## [Given data]

>>>>>

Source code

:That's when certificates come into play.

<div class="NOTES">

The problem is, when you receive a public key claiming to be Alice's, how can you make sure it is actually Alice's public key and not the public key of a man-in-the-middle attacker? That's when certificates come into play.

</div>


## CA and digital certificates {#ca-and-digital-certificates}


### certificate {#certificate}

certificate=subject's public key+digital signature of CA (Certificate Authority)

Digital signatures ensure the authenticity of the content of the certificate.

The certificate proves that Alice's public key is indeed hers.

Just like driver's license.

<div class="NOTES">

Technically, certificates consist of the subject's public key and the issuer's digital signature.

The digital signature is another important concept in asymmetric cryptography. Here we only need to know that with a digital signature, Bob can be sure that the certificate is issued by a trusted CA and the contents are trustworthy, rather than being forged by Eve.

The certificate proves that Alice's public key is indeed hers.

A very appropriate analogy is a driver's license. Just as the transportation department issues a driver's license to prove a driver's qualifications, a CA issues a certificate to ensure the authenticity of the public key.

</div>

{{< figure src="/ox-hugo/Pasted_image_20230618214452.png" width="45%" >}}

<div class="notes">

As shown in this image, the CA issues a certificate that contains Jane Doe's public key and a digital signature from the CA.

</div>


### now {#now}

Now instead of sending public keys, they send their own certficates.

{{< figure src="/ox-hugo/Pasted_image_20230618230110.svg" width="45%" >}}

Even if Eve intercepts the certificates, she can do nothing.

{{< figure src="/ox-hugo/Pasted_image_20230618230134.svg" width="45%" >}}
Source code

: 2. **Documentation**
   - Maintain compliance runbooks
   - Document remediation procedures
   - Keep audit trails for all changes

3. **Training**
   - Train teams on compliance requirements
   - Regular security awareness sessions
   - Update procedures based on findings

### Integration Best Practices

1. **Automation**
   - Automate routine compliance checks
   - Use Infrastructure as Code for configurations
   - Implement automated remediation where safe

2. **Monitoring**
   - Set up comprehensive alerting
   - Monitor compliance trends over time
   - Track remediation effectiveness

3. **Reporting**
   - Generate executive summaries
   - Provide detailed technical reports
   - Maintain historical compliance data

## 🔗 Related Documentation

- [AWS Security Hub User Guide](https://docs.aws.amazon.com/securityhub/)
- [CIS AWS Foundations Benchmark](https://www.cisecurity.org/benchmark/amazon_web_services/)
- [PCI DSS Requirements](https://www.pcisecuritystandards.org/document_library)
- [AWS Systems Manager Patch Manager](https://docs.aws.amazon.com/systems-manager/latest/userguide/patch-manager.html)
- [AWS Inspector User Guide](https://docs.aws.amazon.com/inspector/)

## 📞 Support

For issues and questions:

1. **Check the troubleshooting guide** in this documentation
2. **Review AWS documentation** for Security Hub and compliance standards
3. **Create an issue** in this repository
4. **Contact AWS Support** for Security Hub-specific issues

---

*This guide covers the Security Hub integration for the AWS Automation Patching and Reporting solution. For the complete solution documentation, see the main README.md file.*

<<<<<

## [Task brief]
Restate the listing word for word, but only from its first line through the line with "Even if Eve", keeping both end lines.

## [Task answer]
Source code

:That's when certificates come into play.

<div class="NOTES">

The problem is, when you receive a public key claiming to be Alice's, how can you make sure it is actually Alice's public key and not the public key of a man-in-the-middle attacker? That's when certificates come into play.

</div>


## CA and digital certificates {#ca-and-digital-certificates}


### certificate {#certificate}

certificate=subject's public key+digital signature of CA (Certificate Authority)

Digital signatures ensure the authenticity of the content of the certificate.

The certificate proves that Alice's public key is indeed hers.

Just like driver's license.

<div class="NOTES">

Technically, certificates consist of the subject's public key and the issuer's digital signature.

The digital signature is another important concept in asymmetric cryptography. Here we only need to know that with a digital signature, Bob can be sure that the certificate is issued by a trusted CA and the contents are trustworthy, rather than being forged by Eve.

The certificate proves that Alice's public key is indeed hers.

A very appropriate analogy is a driver's license. Just as the transportation department issues a driver's license to prove a driver's qualifications, a CA issues a certificate to ensure the authenticity of the public key.

</div>

{{< figure src="/ox-hugo/Pasted_image_20230618214452.png" width="45%" >}}

<div class="notes">

As shown in this image, the CA issues a certificate that contains Jane Doe's public key and a digital signature from the CA.

</div>


### now {#now}

Now instead of sending public keys, they send their own certficates.

{{< figure src="/ox-hugo/Pasted_image_20230618230110.svg" width="45%" >}}

Even if Eve intercepts the certificates, she can do nothing.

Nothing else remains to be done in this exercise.